Even experienced hands were involved in accidents. In April 1900, C Goodridge was in charge of the night shift at a Bournemouth Garage when “a lighted paraffin lamp he was using exploded…The blazing oil spreading over the floor set the place in flames.” Two cars were badly damaged.
Goodridge didn’t do anything silly, but car racer F D Maumbler was totally at fault at the Empire City racetrack in Yonkers, New York, on May 30, 1903.
His new Victor car’s fuel pipe was leaking, and Maumbler “was looking for the leak with a lighted match when the gasolene tank, containing four gallons of fluid, caught fire, and instantly the flames shot into the air,” reported the New York Daily Tribune the next day.
There was chaos on the track. “For a few minutes it seemed as though an explosion was bound to occur, and there was a panic among the rich people, who struggled to get their fine machines out of the way.”
Maumbler, described as “a young society man,” showed courage afterwards and salvaged his reputation. He remained “beside the burning machine until he could turn the valve and cut off the gasolene supply. This act not only saved his automobile, but prevented a lot of women who could not have escaped from the neighboring vehicles from having their handsome gowns spattered with burning gasolene.”
Accidents in India
At 3 am on June 12, 1908, there was an explosion on a barge carrying 3,600 drums of petrol that had anchored off Jackeria Bunder in Sewri, Mumbai. “It is presumed that the explosion was due to the tindal lighting a match,” said the report of the chief inspector of explosives in India, dated June 1909. The tindal was charred on the barge, and two other crew died of their injuries.
Here are some more reports of petrol fires in India from 1908:
Calcutta, March 12: A cleaner started a fire while trying to fill up a car’s fuel tank “in close proximity to a lighted motor lamp… The body of the car and canopy were destroyed, the steering wheel reduced to charcoal and the two front tyres melted by the heat of the flames.”

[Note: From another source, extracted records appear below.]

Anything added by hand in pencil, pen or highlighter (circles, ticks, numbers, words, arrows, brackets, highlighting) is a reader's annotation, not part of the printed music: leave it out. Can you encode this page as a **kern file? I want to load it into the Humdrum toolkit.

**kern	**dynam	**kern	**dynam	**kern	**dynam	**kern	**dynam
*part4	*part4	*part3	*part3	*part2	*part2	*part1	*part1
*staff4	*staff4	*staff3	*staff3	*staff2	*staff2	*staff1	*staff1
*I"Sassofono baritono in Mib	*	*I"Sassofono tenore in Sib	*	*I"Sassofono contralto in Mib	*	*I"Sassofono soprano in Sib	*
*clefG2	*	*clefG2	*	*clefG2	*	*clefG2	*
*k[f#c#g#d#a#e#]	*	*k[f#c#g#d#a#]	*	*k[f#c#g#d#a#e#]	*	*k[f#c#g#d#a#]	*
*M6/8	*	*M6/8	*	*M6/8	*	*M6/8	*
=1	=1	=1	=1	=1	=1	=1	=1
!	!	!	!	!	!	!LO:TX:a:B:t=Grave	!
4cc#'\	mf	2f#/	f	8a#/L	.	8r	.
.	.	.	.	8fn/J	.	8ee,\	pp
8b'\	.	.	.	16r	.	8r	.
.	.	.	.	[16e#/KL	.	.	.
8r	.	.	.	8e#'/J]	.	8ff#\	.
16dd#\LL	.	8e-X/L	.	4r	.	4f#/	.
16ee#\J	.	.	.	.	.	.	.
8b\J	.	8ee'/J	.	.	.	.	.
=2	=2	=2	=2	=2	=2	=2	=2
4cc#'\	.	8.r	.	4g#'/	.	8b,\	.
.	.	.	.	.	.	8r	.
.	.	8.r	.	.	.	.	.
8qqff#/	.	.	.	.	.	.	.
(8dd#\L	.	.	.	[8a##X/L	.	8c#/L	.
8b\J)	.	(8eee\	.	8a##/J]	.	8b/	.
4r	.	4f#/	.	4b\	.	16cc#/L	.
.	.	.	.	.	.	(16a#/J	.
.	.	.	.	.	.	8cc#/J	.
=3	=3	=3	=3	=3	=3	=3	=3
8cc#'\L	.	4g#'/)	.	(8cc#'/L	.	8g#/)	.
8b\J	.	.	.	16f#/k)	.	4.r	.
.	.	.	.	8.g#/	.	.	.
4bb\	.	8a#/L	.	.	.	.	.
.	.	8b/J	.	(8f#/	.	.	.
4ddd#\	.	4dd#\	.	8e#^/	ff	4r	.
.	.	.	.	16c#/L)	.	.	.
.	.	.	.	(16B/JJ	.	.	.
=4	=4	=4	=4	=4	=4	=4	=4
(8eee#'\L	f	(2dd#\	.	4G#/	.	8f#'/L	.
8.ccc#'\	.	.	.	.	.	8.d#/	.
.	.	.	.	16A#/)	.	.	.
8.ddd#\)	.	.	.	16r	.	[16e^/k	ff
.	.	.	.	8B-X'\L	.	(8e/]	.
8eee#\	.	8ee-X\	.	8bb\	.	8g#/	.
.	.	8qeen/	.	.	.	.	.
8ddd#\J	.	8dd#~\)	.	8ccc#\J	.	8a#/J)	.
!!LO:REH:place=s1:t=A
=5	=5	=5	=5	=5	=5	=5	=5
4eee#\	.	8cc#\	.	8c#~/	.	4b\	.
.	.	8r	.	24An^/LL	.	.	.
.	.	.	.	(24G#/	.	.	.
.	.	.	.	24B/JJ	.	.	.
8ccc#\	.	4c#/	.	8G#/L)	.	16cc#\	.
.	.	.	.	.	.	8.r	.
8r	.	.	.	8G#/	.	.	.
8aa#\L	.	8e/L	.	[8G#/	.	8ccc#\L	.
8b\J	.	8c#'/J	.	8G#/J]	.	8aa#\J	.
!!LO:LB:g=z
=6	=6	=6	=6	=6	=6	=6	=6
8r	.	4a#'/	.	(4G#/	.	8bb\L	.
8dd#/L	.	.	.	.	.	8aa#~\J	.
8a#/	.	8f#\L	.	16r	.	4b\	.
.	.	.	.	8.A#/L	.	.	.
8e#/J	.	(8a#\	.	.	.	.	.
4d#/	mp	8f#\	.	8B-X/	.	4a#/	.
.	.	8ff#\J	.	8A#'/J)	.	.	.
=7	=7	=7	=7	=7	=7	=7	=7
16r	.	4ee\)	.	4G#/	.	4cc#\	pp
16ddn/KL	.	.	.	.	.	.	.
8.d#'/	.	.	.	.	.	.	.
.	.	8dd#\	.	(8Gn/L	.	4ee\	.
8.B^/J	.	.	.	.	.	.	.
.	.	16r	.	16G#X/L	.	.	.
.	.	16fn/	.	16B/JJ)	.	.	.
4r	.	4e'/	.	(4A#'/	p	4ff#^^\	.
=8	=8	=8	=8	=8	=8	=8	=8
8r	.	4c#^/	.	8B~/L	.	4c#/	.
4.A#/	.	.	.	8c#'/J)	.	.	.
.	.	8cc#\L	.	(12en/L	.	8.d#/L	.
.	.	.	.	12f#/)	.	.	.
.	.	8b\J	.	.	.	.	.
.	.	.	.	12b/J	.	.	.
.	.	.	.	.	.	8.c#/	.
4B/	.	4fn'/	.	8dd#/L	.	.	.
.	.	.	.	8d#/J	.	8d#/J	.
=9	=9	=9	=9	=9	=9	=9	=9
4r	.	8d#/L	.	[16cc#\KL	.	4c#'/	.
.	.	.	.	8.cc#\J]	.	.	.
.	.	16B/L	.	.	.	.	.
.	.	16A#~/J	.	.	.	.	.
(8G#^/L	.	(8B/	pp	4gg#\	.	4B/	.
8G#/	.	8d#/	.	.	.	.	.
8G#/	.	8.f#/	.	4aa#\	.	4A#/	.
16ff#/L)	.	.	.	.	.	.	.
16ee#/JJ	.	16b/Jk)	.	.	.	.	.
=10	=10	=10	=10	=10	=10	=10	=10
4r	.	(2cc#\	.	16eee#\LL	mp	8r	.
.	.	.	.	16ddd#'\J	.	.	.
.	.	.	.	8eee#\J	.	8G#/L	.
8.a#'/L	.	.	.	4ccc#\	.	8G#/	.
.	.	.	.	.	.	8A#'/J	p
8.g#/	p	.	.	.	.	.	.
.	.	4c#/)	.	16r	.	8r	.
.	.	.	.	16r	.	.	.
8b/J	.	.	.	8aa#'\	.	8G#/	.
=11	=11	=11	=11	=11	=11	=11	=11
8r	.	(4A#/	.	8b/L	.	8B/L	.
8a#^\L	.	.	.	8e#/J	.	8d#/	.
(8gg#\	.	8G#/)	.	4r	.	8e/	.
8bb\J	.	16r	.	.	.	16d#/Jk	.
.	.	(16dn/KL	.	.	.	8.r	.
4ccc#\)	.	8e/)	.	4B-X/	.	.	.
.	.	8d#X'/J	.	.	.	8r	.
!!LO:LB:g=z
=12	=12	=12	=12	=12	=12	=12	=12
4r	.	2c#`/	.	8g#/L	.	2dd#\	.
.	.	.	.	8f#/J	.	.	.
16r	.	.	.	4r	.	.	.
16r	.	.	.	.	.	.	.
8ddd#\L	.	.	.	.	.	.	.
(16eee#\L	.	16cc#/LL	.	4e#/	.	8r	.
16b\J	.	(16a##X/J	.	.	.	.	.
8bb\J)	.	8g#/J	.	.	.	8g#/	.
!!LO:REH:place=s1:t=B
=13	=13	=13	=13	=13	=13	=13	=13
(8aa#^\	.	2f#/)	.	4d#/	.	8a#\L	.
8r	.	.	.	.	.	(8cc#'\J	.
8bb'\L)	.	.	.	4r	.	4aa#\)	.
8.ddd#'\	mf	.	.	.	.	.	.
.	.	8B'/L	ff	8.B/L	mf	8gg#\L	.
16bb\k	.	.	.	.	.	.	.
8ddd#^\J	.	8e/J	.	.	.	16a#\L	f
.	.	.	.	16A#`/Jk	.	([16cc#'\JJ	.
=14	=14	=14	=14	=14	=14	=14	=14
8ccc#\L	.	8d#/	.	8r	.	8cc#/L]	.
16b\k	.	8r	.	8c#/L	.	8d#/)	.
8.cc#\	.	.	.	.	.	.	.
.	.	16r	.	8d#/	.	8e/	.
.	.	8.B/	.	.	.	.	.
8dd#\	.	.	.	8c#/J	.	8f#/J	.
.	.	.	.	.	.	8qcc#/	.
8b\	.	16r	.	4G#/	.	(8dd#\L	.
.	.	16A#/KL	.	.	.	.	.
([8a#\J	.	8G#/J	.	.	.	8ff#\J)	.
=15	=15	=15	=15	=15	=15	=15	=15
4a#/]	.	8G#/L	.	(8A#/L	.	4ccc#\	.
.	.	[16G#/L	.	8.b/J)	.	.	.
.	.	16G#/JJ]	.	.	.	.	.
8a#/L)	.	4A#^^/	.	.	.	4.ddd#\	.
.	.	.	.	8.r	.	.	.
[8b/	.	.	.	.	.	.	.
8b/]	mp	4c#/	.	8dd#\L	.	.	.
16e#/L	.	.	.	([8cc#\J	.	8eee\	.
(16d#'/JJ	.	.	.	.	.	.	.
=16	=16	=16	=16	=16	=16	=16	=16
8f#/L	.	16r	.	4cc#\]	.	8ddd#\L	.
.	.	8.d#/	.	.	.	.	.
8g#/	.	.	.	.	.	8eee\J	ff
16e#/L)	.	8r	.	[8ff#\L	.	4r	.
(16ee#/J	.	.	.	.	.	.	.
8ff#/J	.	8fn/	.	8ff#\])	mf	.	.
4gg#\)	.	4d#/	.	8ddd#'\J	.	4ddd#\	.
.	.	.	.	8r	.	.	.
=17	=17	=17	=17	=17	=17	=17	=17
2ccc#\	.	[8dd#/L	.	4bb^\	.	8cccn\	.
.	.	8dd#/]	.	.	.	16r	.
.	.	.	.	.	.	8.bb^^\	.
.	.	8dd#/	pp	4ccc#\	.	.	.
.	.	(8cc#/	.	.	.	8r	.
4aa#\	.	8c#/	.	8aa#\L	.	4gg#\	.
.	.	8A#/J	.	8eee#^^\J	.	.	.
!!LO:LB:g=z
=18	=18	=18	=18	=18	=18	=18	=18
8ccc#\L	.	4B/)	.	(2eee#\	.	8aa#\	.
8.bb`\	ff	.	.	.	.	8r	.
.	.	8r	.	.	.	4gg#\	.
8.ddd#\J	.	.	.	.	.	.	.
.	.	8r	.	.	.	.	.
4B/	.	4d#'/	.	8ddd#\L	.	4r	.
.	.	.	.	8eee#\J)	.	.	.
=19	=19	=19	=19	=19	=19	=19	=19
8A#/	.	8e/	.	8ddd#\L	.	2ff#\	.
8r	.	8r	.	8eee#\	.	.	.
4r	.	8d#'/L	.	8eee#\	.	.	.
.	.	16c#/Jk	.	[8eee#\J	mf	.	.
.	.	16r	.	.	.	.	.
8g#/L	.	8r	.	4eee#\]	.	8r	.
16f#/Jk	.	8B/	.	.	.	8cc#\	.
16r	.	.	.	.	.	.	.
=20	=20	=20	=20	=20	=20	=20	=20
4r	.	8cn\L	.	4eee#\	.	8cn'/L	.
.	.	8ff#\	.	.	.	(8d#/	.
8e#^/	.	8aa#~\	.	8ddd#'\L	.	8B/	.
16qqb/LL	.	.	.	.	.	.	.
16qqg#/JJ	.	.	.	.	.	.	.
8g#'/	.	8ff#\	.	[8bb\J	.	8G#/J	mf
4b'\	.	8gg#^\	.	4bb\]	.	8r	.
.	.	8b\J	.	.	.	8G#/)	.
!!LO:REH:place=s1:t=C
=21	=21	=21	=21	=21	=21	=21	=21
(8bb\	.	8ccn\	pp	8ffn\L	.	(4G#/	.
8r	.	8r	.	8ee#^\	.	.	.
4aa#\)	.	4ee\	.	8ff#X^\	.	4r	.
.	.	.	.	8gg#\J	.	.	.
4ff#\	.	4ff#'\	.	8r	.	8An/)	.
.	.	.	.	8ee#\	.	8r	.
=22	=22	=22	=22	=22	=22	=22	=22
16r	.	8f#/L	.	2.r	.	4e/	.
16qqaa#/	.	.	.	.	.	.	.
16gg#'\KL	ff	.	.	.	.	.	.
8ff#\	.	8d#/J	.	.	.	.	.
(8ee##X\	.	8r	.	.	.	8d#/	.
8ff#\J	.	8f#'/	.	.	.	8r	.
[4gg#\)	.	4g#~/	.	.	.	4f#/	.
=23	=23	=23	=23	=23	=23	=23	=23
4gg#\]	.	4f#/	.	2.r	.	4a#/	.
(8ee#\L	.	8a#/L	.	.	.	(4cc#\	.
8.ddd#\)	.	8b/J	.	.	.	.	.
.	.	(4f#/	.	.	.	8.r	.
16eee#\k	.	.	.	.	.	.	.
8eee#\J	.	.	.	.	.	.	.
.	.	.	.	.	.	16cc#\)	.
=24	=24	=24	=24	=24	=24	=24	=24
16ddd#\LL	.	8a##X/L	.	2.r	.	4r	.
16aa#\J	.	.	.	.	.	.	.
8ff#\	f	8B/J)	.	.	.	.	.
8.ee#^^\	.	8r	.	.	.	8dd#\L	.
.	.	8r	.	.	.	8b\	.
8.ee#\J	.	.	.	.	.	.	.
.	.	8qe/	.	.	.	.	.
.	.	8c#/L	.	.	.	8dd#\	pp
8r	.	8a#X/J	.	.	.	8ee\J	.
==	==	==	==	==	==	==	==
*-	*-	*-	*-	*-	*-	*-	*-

Narkeldanga, April 21: The building of Indian Oil Products, Limited, was engulfed in flames around 8.30 pm when the petrol vats were being drained. “Petrol vapour which was issuing must have come in contact with an oil lamp placed outside the roof of the building.”
Bombay, September 6: A chauffeur was sent out around 9 pm with petrol for a car that had run out of fuel on Hornby Road (now DN Road). When he returned with the car, he found two other cars in the garage burning. “The woodwork of the building also caught fire.” Apparently, the lamps of one car had been left on, and the watchman, whose duty it was to turn them off, had come inside the garage with a lantern. “When putting out the lamps he may have placed the lantern near the carburettor, igniting the gas that may have been about.”